Um dos principais desafios é a violação de privacidade e consentimento. O uso não autorizado de dados pessoais, como fotos de crianças, expõe a fragilidade das leis atuais diante da coleta massiva de informações por empresas de tecnologia. Essas práticas, muitas vezes justificadas pelo “progresso”, ignoram que direitos fundamentais como a proteção da imagem e da infância não podem ser sacrificados em nome do desenvolvimento tecnológico. Sem fiscalização rígida, a IA tende a perpetuar abusos, especialmente em países periféricos, tratados como fonte de dados baratos.

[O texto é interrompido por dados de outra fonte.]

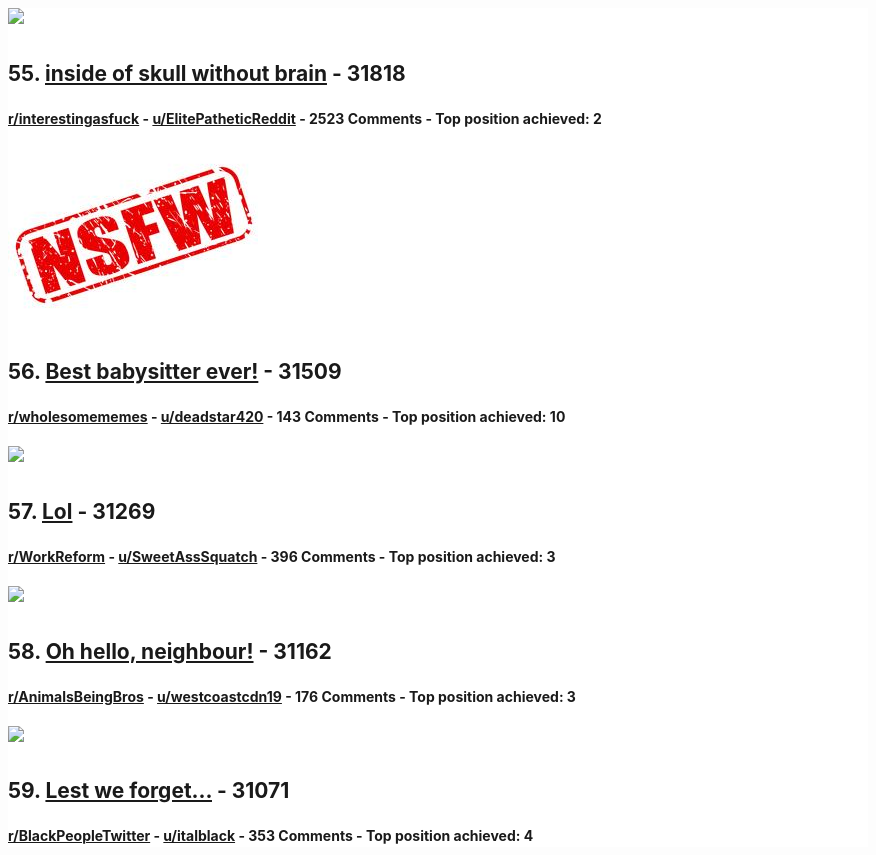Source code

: <a href="https://v.redd.it/qzlp1pqsm5q81"><img src="https://a.thumbs.redditmedia.com/UWr-QNTa-eHznaij1lmPGRHrIV4LwQ41Meh7kyKIAu4.jpg"></img></a>

## 55. [inside of skull without brain](http://reddit.com/r/interestingasfuck/comments/tqnad4/inside_of_skull_without_brain/) - 31818
#### [r/interestingasfuck](http://reddit.com/r/interestingasfuck) - [u/ElitePatheticReddit](http://reddit.com/u/ElitePatheticReddit) - 2523 Comments - Top position achieved: 2

<a href="https://i.redd.it/f8z6whdtu7q81.jpg"><img src="https://github.com/mgerb/top-of-reddit/raw/master/nsfw.jpg"></img></a>

## 56. [Best babysitter ever!](http://reddit.com/r/wholesomememes/comments/tqd7r4/best_babysitter_ever/) - 31509
#### [r/wholesomememes](http://reddit.com/r/wholesomememes) - [u/deadstar420](http://reddit.com/u/deadstar420) - 143 Comments - Top position achieved: 10

<a href="https://i.redd.it/gddzepzoi5q81.gif"><img src="https://b.thumbs.redditmedia.com/s3ezGj3mTFxUZQ1vZ32QX5MOk2VcCaeZ4Cp4IYbqkQM.jpg"></img></a>

## 57. [Lol](http://reddit.com/r/WorkReform/comments/tq91y2/lol/) - 31269
#### [r/WorkReform](http://reddit.com/r/WorkReform) - [u/SweetAssSquatch](http://reddit.com/u/SweetAssSquatch) - 396 Comments - Top position achieved: 3

<a href="https://i.redd.it/rkk39hxxj4q81.jpg"><img src="https://b.thumbs.redditmedia.com/LJVk8ahSC-evpRuZUq1AhOU_EkRfmveIxh-jq-WKcxA.jpg"></img></a>

## 58. [Oh hello, neighbour!](http://reddit.com/r/AnimalsBeingBros/comments/tqag2w/oh_hello_neighbour/) - 31162
#### [r/AnimalsBeingBros](http://reddit.com/r/AnimalsBeingBros) - [u/westcoastcdn19](http://reddit.com/u/westcoastcdn19) - 176 Comments - Top position achieved: 3

<a href="https://v.redd.it/mf1vsfz9w4q81"><img src="https://b.thumbs.redditmedia.com/lHa7DubkC7xawC71BTUgcwLZBUH4wDNxWi00c4akJDY.jpg"></img></a>

## 59. [Lest we forget...](http://reddit.com/r/BlackPeopleTwitter/comments/tqlrze/lest_we_forget/) - 31071
#### [r/BlackPeopleTwitter](http://reddit.com/r/BlackPeopleTwitter) - [u/italblack](http://reddit.com/u/italblack) - 353 Comments - Top position achieved: 4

Outro impasse é a substituição de relações humanas por sistemas automatizados, como na saúde mental. A popularização de terapias conduzidas por IA, embora acessível, esconde riscos: algoritmos não têm empatia e podem banalizar sofrimentos reais. Quando um chatbot substitui um psicólogo, perde-se a dimensão afetiva essencial ao tratamento, reduzindo pacientes a meros dados. Essa lógica, impulsionada pelo mercado tecnológico, prioriza lucro em detrimento do bem-estar coletivo, exigindo intervenção estatal para garantir que a tecnologia sirva às pessoas, e não o contrário.

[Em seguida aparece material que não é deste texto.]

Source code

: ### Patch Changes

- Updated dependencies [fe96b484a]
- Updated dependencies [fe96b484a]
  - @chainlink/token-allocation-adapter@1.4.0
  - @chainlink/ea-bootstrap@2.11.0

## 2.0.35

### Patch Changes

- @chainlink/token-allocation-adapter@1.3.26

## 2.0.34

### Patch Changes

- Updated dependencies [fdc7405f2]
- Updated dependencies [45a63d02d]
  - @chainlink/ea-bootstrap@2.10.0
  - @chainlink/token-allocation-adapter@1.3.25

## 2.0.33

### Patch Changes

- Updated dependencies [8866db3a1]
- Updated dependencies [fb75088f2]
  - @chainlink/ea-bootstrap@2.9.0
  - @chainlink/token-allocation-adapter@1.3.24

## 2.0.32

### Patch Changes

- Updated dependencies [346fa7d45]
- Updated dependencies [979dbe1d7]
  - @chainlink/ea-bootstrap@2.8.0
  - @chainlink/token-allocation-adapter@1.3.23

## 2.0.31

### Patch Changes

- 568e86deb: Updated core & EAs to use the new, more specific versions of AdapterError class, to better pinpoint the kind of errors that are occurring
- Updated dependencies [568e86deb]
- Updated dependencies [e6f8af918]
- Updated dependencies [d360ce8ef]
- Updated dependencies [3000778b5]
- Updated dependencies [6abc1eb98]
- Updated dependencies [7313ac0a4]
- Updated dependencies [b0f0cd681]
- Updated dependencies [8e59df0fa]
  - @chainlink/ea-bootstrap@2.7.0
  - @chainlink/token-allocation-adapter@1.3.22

Diante desses riscos, é dever do Ministério da Tecnologia e do governo federal criar leis específicas que responsabilizem empresas por danos éticos, como o uso indevido de dados e a medicalização irresponsável. O mercado tecnológico, por sua vez, deve adotar autorregulação transparente, assegurando que a IA seja desenvolvida com limites claros. Caso contrário, o futuro trará não apenas inovação, mas a erosão de valores humanos fundamentais. A tecnologia deve avançar, desde que a ética não fique para trás.